In the rVibe service, there is a strong data and data-mining component, around the music, the people who are buying/using music and the intersection of people and music. Clearly, data around who is using/buying what/how/from whom has pretty major implications for a variety of things (marketing, recommendations, metrics, viral patterning, technology, privacy, customer experience, etc) and rVibe is not the only service where this is important; there are lots of companies attempting to leverage that for a variety of reasons (ie: Mog, Last.fm, Goombah and others). Data and data relationships also have implications for monetizing music downloads.
However there are significant challenges in the many-to-many relationships inherent in the music service space, and in the consistently of data within each data type (music, aggregates (playlists, albums, tag lists) and people and their lists). And this becomes particularly complicated around the social-networking and music and commerce.
What a system has to contend with is inconsistent data coming from many sources with multiple references to the data and multiple uses. For instance, what happens when someone browses my collection (data I generated), makes a recommendation to a third person for a track they have, that I also have (data they generated) that person then wants to purchase and download? And do that such that the person gets the right file, legally and the content owner gets remunerated (and in our case the referrer and I both receive rewards)?
If you’re not careful and build in a robust data management process from the begining, the result is in a messy and inaccurate consumer experience. Hence why most companies shy away from a many to many model for music distribution and social networking from a commerce standpoint (rVibe model). It’s much easier to simply display available content with gold data and permit purchase and download (iTunes model).

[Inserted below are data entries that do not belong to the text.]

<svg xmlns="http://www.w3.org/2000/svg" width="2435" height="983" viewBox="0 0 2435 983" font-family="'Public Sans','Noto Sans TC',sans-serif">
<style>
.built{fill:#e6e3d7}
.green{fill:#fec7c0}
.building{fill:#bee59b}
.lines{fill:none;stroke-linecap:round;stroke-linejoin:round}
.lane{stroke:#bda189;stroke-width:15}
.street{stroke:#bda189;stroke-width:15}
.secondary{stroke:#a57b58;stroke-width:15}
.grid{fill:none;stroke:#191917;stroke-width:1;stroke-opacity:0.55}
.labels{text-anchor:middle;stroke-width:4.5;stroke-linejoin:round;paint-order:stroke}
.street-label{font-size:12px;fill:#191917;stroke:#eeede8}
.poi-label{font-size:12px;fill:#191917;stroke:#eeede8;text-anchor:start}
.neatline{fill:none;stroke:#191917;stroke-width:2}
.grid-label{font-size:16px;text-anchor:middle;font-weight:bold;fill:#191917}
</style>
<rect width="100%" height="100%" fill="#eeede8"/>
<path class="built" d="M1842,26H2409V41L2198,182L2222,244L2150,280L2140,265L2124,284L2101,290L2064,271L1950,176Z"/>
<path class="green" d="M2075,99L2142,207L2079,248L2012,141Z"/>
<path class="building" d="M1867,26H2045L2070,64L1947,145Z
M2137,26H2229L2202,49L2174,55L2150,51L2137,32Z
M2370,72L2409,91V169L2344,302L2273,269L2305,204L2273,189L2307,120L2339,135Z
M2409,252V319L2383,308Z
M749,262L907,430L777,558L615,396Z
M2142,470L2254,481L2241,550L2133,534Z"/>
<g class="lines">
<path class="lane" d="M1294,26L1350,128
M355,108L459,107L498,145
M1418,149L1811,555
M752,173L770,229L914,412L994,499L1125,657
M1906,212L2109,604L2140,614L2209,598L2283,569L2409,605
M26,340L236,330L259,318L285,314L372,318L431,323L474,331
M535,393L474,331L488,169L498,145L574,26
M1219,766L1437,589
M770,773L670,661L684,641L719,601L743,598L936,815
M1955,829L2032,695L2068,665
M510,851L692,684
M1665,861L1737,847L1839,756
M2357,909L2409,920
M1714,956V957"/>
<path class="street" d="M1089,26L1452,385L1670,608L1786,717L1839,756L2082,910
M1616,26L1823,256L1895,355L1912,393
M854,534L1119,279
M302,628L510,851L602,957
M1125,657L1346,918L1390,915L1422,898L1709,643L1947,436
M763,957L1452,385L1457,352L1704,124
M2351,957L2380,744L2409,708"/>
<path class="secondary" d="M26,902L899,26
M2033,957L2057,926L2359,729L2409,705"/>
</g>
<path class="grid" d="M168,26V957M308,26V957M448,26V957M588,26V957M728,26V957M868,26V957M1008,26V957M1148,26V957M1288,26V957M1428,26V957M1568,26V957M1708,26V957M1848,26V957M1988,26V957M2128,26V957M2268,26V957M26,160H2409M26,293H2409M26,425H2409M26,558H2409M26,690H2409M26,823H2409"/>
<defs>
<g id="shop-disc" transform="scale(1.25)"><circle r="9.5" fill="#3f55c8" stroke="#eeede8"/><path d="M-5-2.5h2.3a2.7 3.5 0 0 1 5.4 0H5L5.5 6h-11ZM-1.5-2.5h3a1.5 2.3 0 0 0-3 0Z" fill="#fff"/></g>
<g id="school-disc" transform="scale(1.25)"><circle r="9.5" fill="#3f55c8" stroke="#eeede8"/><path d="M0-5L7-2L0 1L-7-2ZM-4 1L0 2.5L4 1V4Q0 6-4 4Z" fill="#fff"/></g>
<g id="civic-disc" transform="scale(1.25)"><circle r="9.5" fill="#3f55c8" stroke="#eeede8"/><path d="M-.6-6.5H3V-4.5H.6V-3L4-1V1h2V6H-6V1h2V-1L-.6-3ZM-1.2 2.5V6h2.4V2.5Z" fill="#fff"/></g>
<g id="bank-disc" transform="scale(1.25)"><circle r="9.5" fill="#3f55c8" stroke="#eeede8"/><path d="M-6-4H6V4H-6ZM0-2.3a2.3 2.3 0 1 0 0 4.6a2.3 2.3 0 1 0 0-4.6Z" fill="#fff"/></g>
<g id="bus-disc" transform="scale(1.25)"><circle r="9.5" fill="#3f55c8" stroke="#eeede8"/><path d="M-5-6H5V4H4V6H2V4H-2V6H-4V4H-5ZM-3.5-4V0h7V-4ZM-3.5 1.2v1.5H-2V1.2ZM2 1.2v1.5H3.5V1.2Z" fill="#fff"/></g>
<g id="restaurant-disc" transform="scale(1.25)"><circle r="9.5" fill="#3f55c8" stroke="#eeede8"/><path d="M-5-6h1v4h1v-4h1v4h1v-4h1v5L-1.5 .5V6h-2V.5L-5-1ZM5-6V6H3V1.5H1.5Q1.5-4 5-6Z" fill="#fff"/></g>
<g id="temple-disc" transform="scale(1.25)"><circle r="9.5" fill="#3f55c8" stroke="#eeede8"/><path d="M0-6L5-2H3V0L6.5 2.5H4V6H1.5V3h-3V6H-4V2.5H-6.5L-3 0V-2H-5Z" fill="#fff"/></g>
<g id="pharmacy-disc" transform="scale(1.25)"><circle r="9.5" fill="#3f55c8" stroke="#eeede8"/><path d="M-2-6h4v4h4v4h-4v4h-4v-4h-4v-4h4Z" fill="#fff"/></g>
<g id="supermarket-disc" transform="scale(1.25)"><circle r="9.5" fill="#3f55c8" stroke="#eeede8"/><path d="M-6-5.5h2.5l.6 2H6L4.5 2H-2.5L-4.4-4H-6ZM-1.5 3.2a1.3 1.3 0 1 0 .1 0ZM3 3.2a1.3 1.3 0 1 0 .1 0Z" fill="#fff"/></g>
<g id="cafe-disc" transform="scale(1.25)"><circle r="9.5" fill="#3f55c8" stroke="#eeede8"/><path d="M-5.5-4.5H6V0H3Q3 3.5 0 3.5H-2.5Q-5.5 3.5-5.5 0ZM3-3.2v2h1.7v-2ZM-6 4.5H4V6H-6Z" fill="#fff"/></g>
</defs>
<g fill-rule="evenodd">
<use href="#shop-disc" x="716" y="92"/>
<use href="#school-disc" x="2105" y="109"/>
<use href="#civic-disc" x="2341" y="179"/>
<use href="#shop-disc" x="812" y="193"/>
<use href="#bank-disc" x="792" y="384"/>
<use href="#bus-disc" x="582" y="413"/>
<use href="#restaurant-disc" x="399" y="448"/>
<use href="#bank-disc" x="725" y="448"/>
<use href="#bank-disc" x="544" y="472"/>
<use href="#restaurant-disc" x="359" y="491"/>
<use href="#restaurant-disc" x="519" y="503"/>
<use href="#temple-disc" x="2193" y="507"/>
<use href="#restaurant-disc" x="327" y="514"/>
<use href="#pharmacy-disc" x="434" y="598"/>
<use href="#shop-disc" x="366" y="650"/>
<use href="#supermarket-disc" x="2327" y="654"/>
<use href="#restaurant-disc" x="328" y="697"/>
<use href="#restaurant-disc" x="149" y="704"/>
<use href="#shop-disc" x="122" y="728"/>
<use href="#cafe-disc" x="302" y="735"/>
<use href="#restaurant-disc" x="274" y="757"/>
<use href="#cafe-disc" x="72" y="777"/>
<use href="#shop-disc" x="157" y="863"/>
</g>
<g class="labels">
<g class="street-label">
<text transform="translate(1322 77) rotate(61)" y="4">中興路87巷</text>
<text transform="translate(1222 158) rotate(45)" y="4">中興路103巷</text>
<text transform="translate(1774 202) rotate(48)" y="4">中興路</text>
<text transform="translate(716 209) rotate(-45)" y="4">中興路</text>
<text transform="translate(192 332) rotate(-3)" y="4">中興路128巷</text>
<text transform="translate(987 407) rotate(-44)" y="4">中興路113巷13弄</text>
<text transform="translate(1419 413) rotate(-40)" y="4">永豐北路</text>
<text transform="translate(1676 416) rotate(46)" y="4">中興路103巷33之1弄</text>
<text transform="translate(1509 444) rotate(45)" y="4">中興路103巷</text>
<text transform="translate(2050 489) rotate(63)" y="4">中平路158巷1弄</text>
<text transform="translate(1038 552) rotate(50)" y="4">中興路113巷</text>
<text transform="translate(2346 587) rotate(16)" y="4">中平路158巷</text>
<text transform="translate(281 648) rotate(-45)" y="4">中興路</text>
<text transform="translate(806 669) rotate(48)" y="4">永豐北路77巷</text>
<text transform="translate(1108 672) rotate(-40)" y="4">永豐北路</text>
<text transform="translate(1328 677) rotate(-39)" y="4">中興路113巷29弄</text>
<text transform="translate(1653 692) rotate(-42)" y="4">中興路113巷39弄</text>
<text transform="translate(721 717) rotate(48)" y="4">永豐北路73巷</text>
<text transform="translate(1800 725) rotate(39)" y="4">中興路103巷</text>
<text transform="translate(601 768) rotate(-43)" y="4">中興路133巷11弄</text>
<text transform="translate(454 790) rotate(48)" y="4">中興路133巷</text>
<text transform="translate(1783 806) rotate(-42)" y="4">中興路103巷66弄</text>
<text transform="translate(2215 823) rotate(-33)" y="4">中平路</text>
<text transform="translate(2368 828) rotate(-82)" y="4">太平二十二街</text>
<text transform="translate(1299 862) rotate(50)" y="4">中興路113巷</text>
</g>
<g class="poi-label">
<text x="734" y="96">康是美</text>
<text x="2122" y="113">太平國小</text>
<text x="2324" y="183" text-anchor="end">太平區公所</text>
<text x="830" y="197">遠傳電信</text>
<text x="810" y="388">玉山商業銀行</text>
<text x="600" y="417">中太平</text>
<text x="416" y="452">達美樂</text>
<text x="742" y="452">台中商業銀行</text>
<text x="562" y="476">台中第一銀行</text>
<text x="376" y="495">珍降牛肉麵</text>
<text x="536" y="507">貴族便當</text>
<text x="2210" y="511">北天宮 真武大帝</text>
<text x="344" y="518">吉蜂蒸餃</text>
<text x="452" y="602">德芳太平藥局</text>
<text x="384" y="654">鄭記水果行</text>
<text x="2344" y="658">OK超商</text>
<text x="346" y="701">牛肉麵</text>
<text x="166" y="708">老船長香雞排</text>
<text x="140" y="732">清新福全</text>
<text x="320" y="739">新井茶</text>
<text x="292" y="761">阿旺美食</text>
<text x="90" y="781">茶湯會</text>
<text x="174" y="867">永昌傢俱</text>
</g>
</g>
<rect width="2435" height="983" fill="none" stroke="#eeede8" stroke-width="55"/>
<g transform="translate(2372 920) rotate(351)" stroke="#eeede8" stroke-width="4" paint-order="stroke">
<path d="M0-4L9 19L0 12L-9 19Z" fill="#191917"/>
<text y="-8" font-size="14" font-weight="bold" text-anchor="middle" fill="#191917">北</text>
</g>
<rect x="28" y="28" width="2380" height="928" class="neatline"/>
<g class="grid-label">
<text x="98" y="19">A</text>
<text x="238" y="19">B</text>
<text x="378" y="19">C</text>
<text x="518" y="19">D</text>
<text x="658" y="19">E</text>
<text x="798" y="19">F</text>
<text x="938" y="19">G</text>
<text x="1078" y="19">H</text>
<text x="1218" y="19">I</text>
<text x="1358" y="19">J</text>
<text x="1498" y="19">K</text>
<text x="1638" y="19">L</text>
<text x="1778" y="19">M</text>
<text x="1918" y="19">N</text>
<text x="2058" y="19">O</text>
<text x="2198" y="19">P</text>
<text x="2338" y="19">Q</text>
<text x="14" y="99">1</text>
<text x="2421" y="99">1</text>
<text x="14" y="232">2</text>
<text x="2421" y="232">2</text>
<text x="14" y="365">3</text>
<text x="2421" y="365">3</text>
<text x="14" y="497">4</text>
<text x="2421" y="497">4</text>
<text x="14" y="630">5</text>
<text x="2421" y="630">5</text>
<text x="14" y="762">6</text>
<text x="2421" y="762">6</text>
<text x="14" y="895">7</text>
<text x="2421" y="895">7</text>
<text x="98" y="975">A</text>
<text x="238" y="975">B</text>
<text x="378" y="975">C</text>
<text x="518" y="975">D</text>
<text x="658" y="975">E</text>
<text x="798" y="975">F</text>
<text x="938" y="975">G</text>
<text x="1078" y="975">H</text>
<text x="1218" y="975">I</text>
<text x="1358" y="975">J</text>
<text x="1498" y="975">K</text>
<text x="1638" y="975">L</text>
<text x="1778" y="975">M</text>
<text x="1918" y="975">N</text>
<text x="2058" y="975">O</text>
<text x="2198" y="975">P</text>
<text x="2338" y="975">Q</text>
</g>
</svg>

Last.fm or Goombah, as social networking based music services might eventually offer a way to purchase music from user generated data (not content), but they could only do so from a centralized source (ie: backend server environment) without significant development. They also would have difficulty with any content not from a major content provider (read: user generated content). And that’s just from a technical standpoint, let alone from branding standpoint. Snocap is working on acting as that central clearing house, but you still have data issues in the social networking standpoint and the need for a retail front end.
In order to make it work, you have to build your data structures from the beginning with the intent of capturing the many-to-many relationships between people-to-music-to-people-to-music with commerce rules, built in to the content controls (and identification). It’s not just enough to track the relationships, you have to identify the business rules. You also have to have a degree of trust in the meta-data for the music you want to monetize.
So – it’s one thing to say “Braydon is listening to Bleecker Street by Jonatha Brooke”, it’s another to say “Braydon is listening to Bleecker Street by Jonatha Brooke, click here to download it (from him and his friends).” And that captures one of multi-layered technical barriers to entry in creating a social-networking based music service (data, permissions, transport, performance, education).
But we’re almost there, so I am pretty excited about it. And it’s great to be at the forefront of the shift from the store-front-model for sales to the network-model for sales.